JP Radar Kediri - Momentum Hari Kartini tahun ini menjadi pengingat bahwa emansipasi bukan sekadar perayaan tahunan, melainkan perwujudan karya nyata yang membawa perubahan bagi masyarakat. Sosok Meyrinda Tobing menjadi salah satu representasi "Kartini Modern" yang membuktikan bahwa perempuan mampu mengemban berbagai peran strategis sekaligus memberikan dampak luas melalui pendidikan dan pengembangan sumber daya manusia (SDM).
Sebagai seorang akademisi yang kini menjabat sebagai Wakil Dekan II Fakultas Kedokteran Gigi (FKG) Universitas Kadiri, Meyrinda menunjukkan bahwa kepemimpinan perempuan dalam dunia pendidikan tinggi menuntut standar etika dan profesionalisme yang tinggi. Di tengah kesibukannya mengelola administrasi dan SDM di kampus, dia juga tetap mengutamakan peningkatan kapasitas diri dengan menempuh studi lanjut S3 Doktoral Public Health di Universitas Airlangga (Unair).
Baca Juga: Kartini Masa Kini: Sosok Wera Salisa, Owner Werasalisa Makeup Kediri
Bagi Meyrinda, belajar adalah fondasi utama sebelum seorang wanita bisa berkarya dan memberikan perubahan.
"Wanita bisa berkarya, wanita bisa memberikan perubahan.
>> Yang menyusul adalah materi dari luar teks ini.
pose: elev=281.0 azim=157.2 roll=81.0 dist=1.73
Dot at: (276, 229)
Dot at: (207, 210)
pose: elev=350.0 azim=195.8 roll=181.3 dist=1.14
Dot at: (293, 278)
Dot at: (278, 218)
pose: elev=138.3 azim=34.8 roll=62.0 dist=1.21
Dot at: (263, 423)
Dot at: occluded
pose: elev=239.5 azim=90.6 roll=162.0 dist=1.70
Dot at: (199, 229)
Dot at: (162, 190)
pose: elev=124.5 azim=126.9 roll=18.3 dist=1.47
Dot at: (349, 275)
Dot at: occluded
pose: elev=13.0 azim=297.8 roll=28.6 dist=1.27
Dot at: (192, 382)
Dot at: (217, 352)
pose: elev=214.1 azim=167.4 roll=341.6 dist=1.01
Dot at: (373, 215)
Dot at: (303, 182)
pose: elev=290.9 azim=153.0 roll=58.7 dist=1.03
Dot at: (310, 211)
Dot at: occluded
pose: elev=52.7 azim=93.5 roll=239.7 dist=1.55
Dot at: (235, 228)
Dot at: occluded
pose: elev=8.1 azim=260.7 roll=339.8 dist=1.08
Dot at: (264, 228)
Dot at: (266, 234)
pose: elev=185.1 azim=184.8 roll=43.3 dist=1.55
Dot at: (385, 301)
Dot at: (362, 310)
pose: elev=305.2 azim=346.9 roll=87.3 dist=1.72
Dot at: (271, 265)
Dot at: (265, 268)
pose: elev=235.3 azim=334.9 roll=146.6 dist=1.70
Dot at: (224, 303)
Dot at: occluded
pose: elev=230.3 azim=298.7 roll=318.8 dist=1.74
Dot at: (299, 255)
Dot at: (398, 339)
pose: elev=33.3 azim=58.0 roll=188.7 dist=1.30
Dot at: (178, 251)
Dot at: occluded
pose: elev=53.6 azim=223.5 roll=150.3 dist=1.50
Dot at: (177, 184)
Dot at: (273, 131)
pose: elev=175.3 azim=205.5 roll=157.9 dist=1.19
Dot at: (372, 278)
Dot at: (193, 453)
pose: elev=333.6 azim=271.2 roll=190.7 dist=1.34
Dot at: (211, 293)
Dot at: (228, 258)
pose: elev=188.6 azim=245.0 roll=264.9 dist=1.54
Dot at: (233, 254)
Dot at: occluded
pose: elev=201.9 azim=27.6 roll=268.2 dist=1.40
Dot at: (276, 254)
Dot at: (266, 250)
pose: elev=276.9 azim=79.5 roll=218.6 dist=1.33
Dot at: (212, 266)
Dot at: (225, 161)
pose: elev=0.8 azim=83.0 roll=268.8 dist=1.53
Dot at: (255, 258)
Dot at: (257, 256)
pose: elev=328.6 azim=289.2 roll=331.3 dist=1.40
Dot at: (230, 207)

Langkah nyata Kartini modern saat ini adalah terus belajar, berkarya, hingga akhirnya mampu memberikan dampak bagi lingkungan sekitar," ujar Meyrinda Tobing.
Baca Juga: Kartini Masa Kini: dr. Fiemel Setya Amaydhea Dipl AAAM, Owner Saine Skin Clinic Kediri
Dedikasi Meyrinda dalam pengembangan SDM tidak hanya terbatas di lingkungan akademis. Melalui Maksima Akademi Indonesia yang didirikannya, dia fokus melatih kemampuan komunikasi profesional dan service excellence. Hingga saat ini, tercatat lebih dari 5.000 orang telah dibimbing untuk meningkatkan keterampilan komunikasi efektif dan standar pelayanan prima.
Kiprahnya sebagai pelatih service excellence telah diakui secara nasional. Meyrinda kerap dipercaya menjadi narasumber dan pengisi pelatihan di berbagai instansi bergengsi, mulai dari kementerian hingga lembaga negara, di antaranya Kementerian Pendidikan Dasar dan Menengah (Kemendasmen), Kementerian Kesehatan RI, Bank Indonesia, BPSDM Kalimantan Timur dan TP PKK Mimika, Papua.
Kehadiran sosok seperti Meyrinda Tobing di wilayah Kediri memberikan inspirasi bahwa keterbatasan peran gender adalah masa lalu. Dengan semangat belajar yang tak kunjung padam, perempuan masa kini memiliki peluang yang sama untuk menjadi pemimpin strategis sekaligus pengusaha yang mampu menciptakan lapangan kerja dan meningkatkan kualitas hidup orang banyak.